Düsseldorf – Die nordrhein-westfälische Landesregierung stellt zum neuen Kindergartenjahr je Kind acht Corona-Schnelltests pro Monat bereit. Das kündigte die neue Familienministerin Josefine Paul (Grüne) am Freitag in Düsseldorf an. Eltern sollen zunächst bis zu den Herbstferien zwei Tests pro Woche über die Kitas erhalten und sie zu Hause bei typischen Symptomen einsetzen. Auch für Tageseltern werden die Tests an die Kommunen geliefert. Das neue Kita-Jahr startet am 1. August.
Außerdem könnten Kinder mit entsprechenden Symptomen künftig von der Betreuung ausgeschlossen werden, solange kein negativer Selbsttest vorgelegt werde. Dies werde eine Änderung der Corona-Schutz-Verordnung am 8. August ermöglichen, kündigte Paul an. „Kranke Kinder gehören nicht in die Kita”, unterstrich die Ministerin. Das gelte ja auch bei allen anderen Krankheiten.
Dabei werde aber vor allem auf vertrauensvolle Kooperation mit den Eltern gesetzt, deren Aussage im Regelfall ausreichend sei. „Wir wollen durch die Tests sicherstellen, dass nicht jede Rotznase dazu führt, dass Kinder zu Hause bleiben müssen”, sagte Paul. Schließlich seien gerade im Herbst und Winter viele Kinder verschnupft.
Wenn der Selbsttest zu Hause negativ sei, könnten die Kinder in die Kita gebracht werden. Die Finanzierung von Tests sei auch über die Herbstferien hinaus gesichert.

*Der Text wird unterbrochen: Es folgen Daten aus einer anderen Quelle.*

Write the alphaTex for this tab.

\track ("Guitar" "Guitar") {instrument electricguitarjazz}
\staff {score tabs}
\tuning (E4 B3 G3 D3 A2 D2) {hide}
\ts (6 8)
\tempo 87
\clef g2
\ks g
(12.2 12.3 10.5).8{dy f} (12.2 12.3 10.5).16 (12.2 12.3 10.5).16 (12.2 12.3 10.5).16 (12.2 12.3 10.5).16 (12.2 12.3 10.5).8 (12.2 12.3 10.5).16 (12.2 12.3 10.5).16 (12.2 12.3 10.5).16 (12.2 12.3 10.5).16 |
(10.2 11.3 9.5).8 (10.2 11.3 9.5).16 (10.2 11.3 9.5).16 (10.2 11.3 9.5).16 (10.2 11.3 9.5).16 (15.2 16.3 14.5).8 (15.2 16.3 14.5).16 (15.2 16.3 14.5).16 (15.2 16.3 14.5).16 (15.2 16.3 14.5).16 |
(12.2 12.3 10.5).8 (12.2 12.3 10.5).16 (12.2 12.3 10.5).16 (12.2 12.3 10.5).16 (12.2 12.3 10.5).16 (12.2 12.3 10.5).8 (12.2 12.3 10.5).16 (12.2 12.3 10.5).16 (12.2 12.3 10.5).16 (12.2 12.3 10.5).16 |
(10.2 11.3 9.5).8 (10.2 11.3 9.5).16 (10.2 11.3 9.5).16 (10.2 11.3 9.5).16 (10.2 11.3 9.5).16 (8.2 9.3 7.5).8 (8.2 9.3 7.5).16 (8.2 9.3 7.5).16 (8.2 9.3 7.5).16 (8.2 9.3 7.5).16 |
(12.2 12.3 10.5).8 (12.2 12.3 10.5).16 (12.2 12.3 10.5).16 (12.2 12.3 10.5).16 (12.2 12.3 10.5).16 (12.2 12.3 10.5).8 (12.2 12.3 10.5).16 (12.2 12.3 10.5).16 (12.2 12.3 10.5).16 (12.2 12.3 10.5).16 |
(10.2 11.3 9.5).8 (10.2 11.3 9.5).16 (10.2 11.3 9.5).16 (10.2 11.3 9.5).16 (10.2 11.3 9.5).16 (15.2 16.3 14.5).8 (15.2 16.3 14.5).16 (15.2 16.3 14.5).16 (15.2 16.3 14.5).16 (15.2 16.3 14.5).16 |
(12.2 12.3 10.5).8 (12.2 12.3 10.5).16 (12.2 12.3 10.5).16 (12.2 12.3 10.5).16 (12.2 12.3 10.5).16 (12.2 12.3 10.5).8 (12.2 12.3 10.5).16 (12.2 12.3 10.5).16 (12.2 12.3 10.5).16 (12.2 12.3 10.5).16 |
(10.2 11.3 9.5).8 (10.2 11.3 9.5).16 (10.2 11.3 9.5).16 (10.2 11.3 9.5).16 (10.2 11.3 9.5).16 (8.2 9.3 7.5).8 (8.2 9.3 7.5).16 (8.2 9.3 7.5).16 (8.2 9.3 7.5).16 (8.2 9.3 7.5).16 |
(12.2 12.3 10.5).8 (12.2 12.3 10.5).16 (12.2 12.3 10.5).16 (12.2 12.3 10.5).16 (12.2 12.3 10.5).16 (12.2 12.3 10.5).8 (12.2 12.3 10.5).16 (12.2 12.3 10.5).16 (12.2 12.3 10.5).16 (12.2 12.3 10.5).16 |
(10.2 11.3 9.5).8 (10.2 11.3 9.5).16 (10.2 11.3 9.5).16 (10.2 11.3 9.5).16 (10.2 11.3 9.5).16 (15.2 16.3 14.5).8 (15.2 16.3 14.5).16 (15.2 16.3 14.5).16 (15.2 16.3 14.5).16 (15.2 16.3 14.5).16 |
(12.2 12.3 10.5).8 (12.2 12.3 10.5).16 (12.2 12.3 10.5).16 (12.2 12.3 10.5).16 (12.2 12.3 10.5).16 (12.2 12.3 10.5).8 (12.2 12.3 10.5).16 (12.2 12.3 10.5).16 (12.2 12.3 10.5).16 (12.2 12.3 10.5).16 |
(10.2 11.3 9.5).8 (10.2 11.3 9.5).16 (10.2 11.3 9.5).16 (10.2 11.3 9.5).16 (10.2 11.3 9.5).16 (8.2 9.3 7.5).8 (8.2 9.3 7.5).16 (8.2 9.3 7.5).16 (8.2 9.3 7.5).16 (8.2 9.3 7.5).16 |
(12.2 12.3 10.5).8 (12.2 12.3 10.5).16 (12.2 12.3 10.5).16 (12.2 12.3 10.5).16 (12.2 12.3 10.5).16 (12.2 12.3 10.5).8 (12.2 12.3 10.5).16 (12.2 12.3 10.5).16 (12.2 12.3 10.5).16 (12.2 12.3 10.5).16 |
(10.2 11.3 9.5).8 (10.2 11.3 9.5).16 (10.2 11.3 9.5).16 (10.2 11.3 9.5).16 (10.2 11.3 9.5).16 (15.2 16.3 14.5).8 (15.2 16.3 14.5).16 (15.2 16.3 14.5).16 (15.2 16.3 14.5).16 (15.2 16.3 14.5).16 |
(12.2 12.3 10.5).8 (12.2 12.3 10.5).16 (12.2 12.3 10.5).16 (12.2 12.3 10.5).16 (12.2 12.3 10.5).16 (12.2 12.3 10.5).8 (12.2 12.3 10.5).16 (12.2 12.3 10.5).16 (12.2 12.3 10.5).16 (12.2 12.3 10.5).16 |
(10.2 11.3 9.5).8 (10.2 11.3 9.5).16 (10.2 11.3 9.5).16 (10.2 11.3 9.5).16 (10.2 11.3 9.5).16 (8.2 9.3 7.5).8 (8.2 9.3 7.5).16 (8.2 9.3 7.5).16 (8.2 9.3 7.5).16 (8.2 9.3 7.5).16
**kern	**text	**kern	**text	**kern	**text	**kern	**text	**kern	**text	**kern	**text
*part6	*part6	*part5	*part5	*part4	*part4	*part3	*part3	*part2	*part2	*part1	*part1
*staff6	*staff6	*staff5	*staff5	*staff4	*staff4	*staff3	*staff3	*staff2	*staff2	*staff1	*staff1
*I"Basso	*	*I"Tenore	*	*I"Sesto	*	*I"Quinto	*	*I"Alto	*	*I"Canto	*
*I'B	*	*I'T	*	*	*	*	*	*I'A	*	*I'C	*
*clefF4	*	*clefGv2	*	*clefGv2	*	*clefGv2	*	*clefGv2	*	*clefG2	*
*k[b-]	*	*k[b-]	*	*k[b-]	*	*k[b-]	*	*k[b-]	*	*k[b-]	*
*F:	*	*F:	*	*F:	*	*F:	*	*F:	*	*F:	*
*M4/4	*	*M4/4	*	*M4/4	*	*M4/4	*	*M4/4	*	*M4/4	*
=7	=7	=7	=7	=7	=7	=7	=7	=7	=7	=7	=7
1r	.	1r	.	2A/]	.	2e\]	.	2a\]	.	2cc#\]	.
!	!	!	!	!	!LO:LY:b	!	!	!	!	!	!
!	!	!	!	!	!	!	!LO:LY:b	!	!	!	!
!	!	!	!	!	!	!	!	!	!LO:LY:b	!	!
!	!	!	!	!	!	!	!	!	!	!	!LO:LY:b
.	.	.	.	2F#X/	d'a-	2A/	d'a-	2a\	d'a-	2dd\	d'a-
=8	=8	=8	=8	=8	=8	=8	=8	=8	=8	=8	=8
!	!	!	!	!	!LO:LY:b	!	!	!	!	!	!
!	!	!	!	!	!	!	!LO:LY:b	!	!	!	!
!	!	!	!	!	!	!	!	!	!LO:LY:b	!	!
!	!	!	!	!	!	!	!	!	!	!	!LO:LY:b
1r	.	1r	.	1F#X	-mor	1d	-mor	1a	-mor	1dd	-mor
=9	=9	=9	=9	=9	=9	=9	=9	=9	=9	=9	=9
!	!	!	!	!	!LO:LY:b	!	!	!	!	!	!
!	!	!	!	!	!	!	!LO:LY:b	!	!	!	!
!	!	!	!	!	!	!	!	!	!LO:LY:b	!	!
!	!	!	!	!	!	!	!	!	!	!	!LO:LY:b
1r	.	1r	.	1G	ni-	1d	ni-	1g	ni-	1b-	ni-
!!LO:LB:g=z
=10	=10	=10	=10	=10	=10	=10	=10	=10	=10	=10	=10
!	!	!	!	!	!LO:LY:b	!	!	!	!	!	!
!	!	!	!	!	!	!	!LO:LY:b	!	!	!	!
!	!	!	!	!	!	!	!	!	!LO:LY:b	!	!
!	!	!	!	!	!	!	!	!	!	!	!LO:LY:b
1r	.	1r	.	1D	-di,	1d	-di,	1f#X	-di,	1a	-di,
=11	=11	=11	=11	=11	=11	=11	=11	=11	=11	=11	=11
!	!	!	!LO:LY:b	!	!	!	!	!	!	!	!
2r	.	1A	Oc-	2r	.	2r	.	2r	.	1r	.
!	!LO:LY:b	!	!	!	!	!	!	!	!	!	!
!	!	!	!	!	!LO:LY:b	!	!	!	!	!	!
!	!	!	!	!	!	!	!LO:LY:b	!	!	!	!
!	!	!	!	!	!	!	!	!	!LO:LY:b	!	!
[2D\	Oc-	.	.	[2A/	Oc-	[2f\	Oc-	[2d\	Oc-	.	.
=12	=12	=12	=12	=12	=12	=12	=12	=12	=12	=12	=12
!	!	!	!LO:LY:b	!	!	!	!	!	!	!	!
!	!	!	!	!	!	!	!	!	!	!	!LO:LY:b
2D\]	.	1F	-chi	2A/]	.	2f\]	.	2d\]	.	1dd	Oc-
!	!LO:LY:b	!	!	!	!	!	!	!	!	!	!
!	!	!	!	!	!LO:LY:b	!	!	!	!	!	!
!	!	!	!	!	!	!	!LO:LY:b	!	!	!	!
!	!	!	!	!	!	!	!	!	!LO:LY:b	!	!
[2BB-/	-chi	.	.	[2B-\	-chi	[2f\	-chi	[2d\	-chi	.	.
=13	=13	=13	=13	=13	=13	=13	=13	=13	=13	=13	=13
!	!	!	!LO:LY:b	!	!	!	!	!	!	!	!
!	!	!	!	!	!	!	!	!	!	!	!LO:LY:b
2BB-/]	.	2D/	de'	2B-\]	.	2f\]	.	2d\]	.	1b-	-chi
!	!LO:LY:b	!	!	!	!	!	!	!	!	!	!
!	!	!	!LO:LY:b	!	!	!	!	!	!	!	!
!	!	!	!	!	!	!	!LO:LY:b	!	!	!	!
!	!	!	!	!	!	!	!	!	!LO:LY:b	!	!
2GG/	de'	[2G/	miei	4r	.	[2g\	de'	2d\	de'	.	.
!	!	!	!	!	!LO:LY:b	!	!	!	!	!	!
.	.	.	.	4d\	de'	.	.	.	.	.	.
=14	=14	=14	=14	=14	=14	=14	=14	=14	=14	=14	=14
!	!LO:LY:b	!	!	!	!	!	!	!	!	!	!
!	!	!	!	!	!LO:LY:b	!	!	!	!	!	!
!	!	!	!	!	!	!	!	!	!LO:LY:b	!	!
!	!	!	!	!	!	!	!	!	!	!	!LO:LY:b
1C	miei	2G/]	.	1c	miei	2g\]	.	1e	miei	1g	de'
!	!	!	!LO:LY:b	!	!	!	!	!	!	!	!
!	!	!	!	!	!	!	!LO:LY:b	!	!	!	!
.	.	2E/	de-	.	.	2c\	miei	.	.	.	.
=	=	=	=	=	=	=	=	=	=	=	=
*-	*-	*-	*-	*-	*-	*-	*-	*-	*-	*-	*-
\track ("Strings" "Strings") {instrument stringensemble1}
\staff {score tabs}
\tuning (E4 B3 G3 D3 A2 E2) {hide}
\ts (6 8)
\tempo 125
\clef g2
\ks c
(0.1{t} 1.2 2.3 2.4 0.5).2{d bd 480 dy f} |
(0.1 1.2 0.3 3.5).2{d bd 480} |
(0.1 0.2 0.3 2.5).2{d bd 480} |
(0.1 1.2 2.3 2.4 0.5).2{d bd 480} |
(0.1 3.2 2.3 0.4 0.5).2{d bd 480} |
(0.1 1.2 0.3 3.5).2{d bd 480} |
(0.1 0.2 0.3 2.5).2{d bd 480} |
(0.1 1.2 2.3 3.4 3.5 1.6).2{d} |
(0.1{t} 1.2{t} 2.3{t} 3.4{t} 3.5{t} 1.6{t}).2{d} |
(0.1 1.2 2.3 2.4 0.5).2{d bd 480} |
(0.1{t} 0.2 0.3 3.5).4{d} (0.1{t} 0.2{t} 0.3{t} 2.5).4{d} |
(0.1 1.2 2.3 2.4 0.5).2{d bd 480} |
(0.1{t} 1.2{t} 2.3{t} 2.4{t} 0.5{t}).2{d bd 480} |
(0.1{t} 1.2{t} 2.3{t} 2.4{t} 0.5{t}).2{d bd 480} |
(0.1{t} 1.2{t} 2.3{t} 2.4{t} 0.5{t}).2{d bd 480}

Beim Bringen und Abholen der Kinder seien, ebenso wie in Elterngesprächen, Schutzmasken empfohlen.
Die SPD-Opposition mahnte, in manchen Kitas drohe bereits der Kollaps, weil so viele Erzieher krankheitsbedingt ausfielen. Wenigstens in den ersten beiden Wochen nach dem Kita-Start sollte täglich getestet werden, forderte SPD-Vizefraktionschef Jochen Ott.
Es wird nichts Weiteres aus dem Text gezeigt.